At Warrior PATHH, one of the ideas we present is that “The reason why suffering is a source of wisdom is because when we struggle, we are forced to ask and answer deep and profound questions about life”. It’s those questions that lead us down the path of understanding and growth in wisdom. I also feel it’s important to point out something. I mentioned “Warrior PATHH”. PATHH (Progressive and Alternative Training for Healing Heroes) is a program, or course of instruction and discovery, we deliver to combat veterans and first responders. Its foundation is built on Post Traumatic Growth and what we have learned from people like Viktor Frankl. Frankl is remarkably interesting because of his contrast of thinking and his own discoveries. The following is taken from Viktor Frankl Institute of America’s site.

In contrast to Freudian traditions of depth psychology, Frankl referred to logotherapy as height psychology. Depth psychology is oriented towards the past and the dark, unconscious mysteries of an individual. There are times when this may be appropriate, but it reduces problems of living to something similar to a disease that needs to be cured. This approach puts the therapist in a position of authority and treats the patient as someone with a disability. Frankl once wrote, “Logotherapy declares war on pathologism” because of its orientation towards the future and the belief that humans have the capacity to move beyond inner and outer obstacles. https://viktorfranklamerica.com/what-is-logotherapy/

I also want to note the use of “Pathos”.

Pathos or the emotional appeal, means to persuade an audience by appealing to their emotions.

Authors use pathos to invoke sympathy from an audience; to make the audience feel what the author wants them to feel.
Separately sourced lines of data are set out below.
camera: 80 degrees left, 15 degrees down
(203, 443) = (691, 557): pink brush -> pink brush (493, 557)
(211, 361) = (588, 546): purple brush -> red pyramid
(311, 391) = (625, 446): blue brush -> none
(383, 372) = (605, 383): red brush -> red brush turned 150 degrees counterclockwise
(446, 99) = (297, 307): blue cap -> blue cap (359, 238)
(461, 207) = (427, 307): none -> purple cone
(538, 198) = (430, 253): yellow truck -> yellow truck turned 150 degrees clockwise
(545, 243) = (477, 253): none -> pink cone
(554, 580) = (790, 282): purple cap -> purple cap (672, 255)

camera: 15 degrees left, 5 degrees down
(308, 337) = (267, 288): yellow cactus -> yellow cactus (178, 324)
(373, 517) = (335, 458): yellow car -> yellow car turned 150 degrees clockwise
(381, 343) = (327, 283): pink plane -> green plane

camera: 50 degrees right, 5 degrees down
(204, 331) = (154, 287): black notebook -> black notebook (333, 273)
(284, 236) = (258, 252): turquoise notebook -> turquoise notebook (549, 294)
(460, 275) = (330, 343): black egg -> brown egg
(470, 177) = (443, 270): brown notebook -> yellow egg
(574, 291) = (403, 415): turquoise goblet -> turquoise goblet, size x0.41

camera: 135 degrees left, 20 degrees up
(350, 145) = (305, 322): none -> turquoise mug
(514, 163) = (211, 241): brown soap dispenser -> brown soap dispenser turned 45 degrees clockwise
A common use of pathos would be to draw pity from an audience. Another use of pathos would be to inspire anger from an audience, perhaps in order to prompt action. Pathos is the Greek word for both “suffering” and “experience.” The words empathy and pathetic are derived from pathos. https://pathosethoslogos.com/

I mention the above because when we have those deep conversations with others on the same path as us, we tend to ask questions like, “Why am I here?”, “Where do I belong?”, “Who am I?”.
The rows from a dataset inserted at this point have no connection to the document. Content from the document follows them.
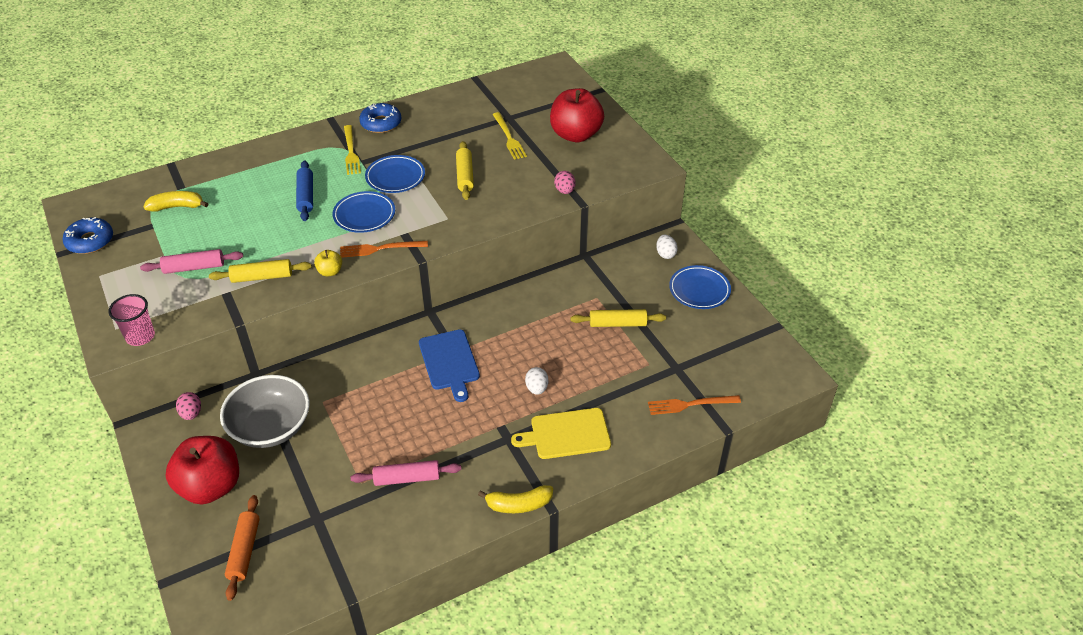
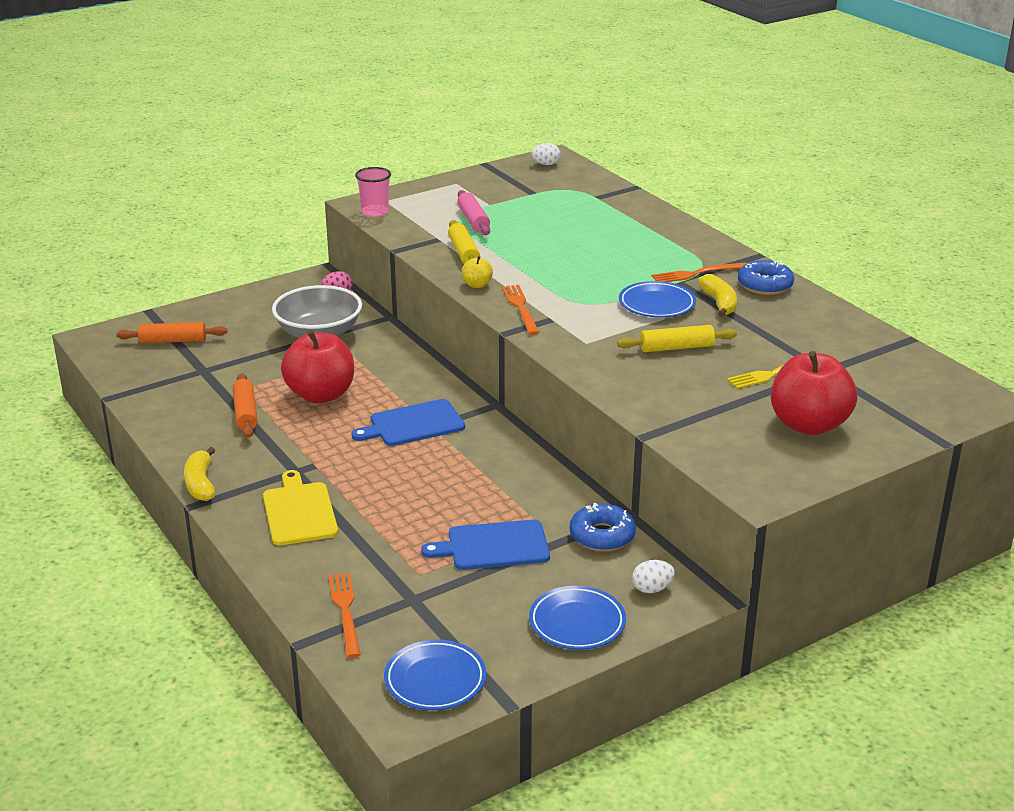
camera: 85 degrees right, 15 degrees down
(90, 241) = (504, 172): blue donut -> blue donut (602, 536)
(177, 207) = (566, 200): yellow banana -> yellow banana (719, 303)
(211, 486) = (248, 315): red apple -> red apple (321, 395)
(306, 196) = (603, 258): blue rolling pin -> none
(351, 152) = (697, 273): yellow fork -> orange fork
(364, 215) = (578, 293): blue plate -> blue plate (435, 680)
(407, 478) = (245, 413): pink rolling pin -> orange rolling pin
(536, 388) = (373, 486): white egg -> white egg (546, 164)
(564, 191) = (669, 421): pink egg -> none
(617, 324) = (493, 546): yellow rolling pin -> blue cutting board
So, this morning, those are the questions and conversations I’ve been sitting on. Not necessarily for myself, but in general. All that is what circled me back around and garnered my attention towards Frankl’s teachings. It’s all very fascinating to me and I truly enjoy siting in on these conversations either as a participant or for active engagement. These discussions are necessary, even more so in today’s day in age. They simply do not happen as much as they should. I encourage you all to make time to sit with those you enjoy learning with and take the deep dive into discovering and unearthing what you may not already know. Be open to new ideas and strive to see things from other angles to better understand what you struggle seeing clearly.